By one national survey firm’s estimation, Blaine County has the seventh-lowest tax burden among the 44 counties in Idaho.

    The survey, from SmartAsset, concluded that residents of Blaine County pay more in fuel tax than all but five counties. The county has one of the lowest property tax rates in the state, it stated.

    Does this mean Blaine County is a low-tax paradise? Not necessarily — tax burdens, like beauty, depend on the beholder.

    The survey didn’t include any of the local-option taxes that Hailey, Ketchum and Sun Valley apply to a variety of goods and services sold to tourists and local residents alike.

    Hailey, for example, assesses a 1 percent surcharge on restaurant food, a 2 percent surcharge on alcoholic drinks, and similar 4 percent taxes on lodging and car rentals.

    Ketchum, Stanley and Sun Valley have their own mix of local-option taxes that are added on to the state sales tax of 6 percent, but that was not factored into the survey’s results.

    These cities are among 13 resort destinations and three auditorium districts in Idaho that levy such taxes, and make up a key source of tax revenue from Blaine County’s tourism-dependent economy.

    The survey, however, concluded that Blaine County residents spend an average of $945 annually on sales tax, based on the assumption that 35 percent of take-home pay would be for taxable goods. That’s inaccurate because it didn’t factor in the local-option taxes.

    One of the biggest factors in the survey determining that Blaine County has a low tax burden is its low property tax rate.

    The county consistently ranks among the lowest in Idaho in property tax rate, which was .808 percent in cities in 2014, and .692 percent of value in rural areas, according to the Idaho State Tax Commission.

    Only Custer County, with a .697 percent property tax rate in urban areas and .437 percent of value for rural households, ranked lower last year, according to a Tax Commission report.

But as Blaine County Commissioner Larry Schoen pointed out, the county’s tax roll has one of the highest total valuations in the state, behind far larger counties such as Ada or Kootenai counties.

On a per-capita basis, Blaine’s property valuation easily ranks first, Schoen said.

“We are very low in the rate we charge because of the high valuation,” Schoen said. “It’s a low rate applied to a high value.”

He noted that the property tax rates will fluctuate greatly within Blaine County, depending on which taxing districts a resident happens to live in.

Schools make up the largest portion of property tax charges on a typical bill.
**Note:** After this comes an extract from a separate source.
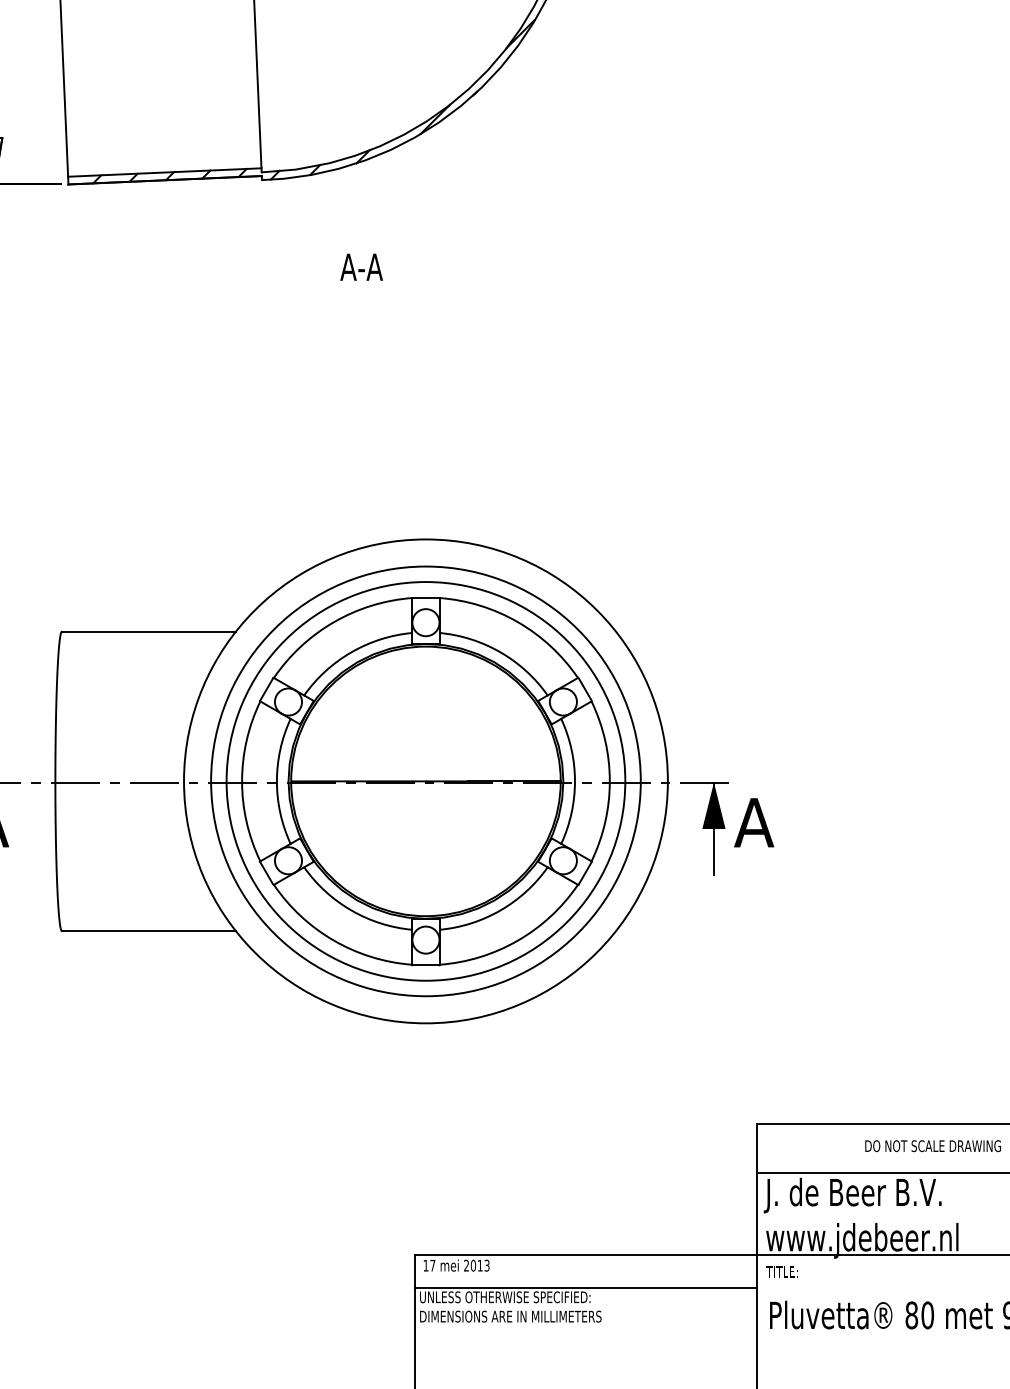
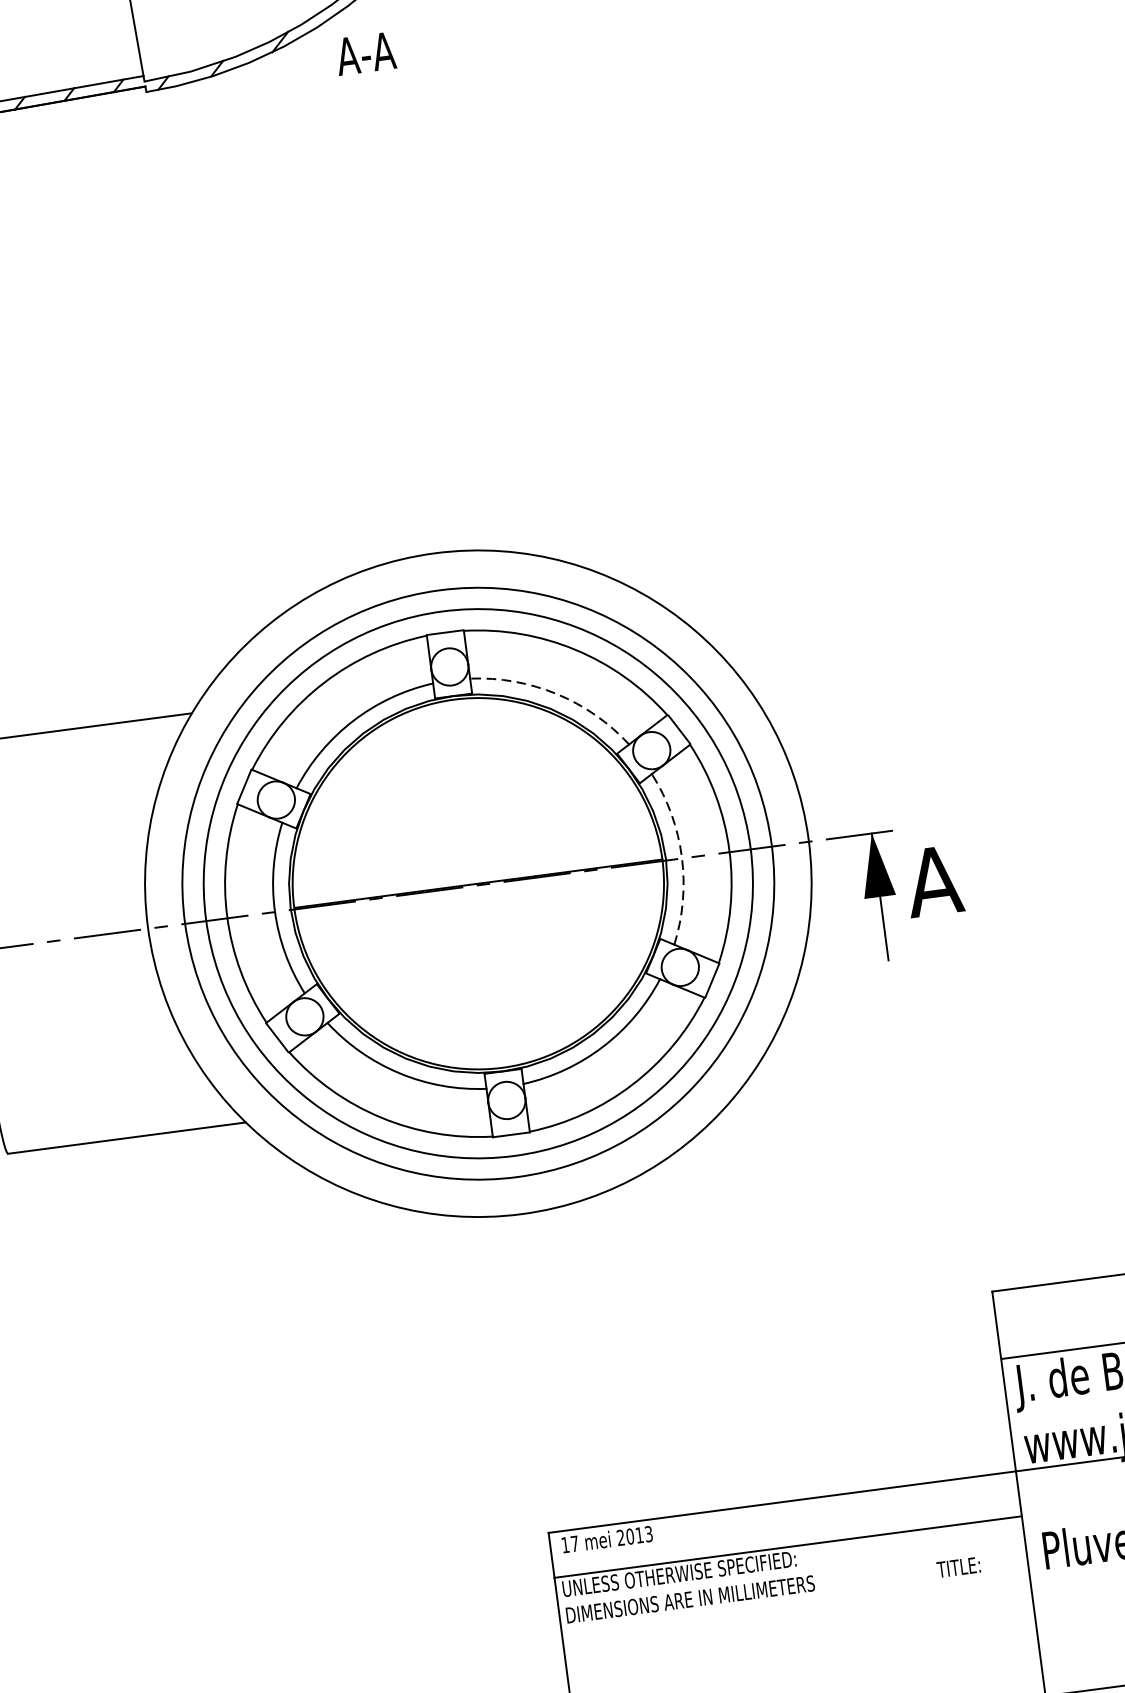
text: (361, 266) -> (365, 52), moved
arc: (500, 652) -> (556, 694), solid -> dashed
arc: (574, 781) -> (681, 857), solid -> dashed
text: (781, 1271) -> (958, 1566), moved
A $153,000 home in Hailey paid $677 in property tax to the Blaine County School District last year, according to records from the Blaine County Treasurer’s Office.

The total property tax bill was $1,463, and also included levies from the city of Hailey, the Blaine County Recreation District, the Ambulance District, bonding, the county government and the Bellevue Cemetery District.

    A $1.29 million home on Crown Point Lane in Sun Valley, by contrast, had a $10,487 property tax bill that included charges for schools, ambulance service, recreation, water and sewer, the city of Sun Valley, and bonds.

    The survey ranked Blaine County 39th in the amount motorists spend every year on fuel taxes. That’s based on estimation on the total vehicle miles traveled and the number of licensed drivers in Blaine County.

    It estimated that Blaine County drivers have spent about $268 on gasoline taxes annually, which was higher than the statewide average of $228.